The only time that the period will be $k < (p-1)$ is if
$p$ happens to divide $[(10)^k - 1]$.
$(7)$ (for example) is not a divisor of either $(99)$ or $(999)$. However, $(13)$ which you know has to be a divisor of $[(10)^{(12)} - 1]$ also happens to be a divisor of $(10^3 + 1)$.
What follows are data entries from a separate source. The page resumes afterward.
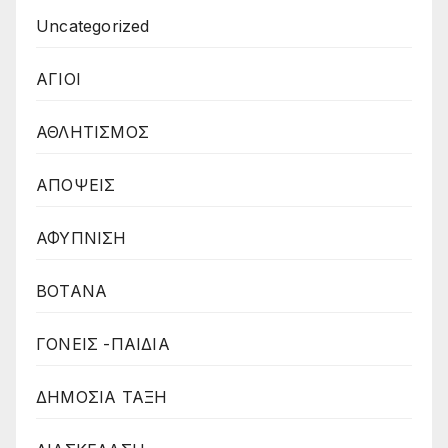
Uncategorized
ΑΓΙΟΙ
ΑΘΛΗΤΙΣΜΟΣ
ΑΠΟΨΕΙΣ
ΑΦΥΠΝΙΣΗ
ΒΟΤΑΝΑ
ΓΟΝΕΙΣ -ΠΑΙΔΙΑ
ΔΗΜΟΣΙΑ ΤΑΞΗ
This implies that $(13)$ is a divisor of $(10^3 + 1)(10^3 - 1) = (10^6 - 1).$
This explains why the decimal representation of $\frac{1}{13}$ has a period of $(6)$, rather than $(12)$.
Addendum
An example of an unusual way of using the above analysis is to use it to indirectly conclude that the fraction $(1/11)$ has a period of $(2)$.
This can be reasoned directly simply by noting that $11 ~| ~99.$
The (convoluted) indirect way is to notice that the period of $(1/11)$ must either be $(10)$ or a divisor $k$ of $(10)$.
Further, you know that $11 ~| ~[(10)^3 + 1].$
This implies that $11 ~| ~[(10)^6 - 1].$
This means that the period $k$ of $(1/11)$ must be a common divisor of both $(6)$ and $(10)$. This allows you to indirectly conclude that $(k) = 2.$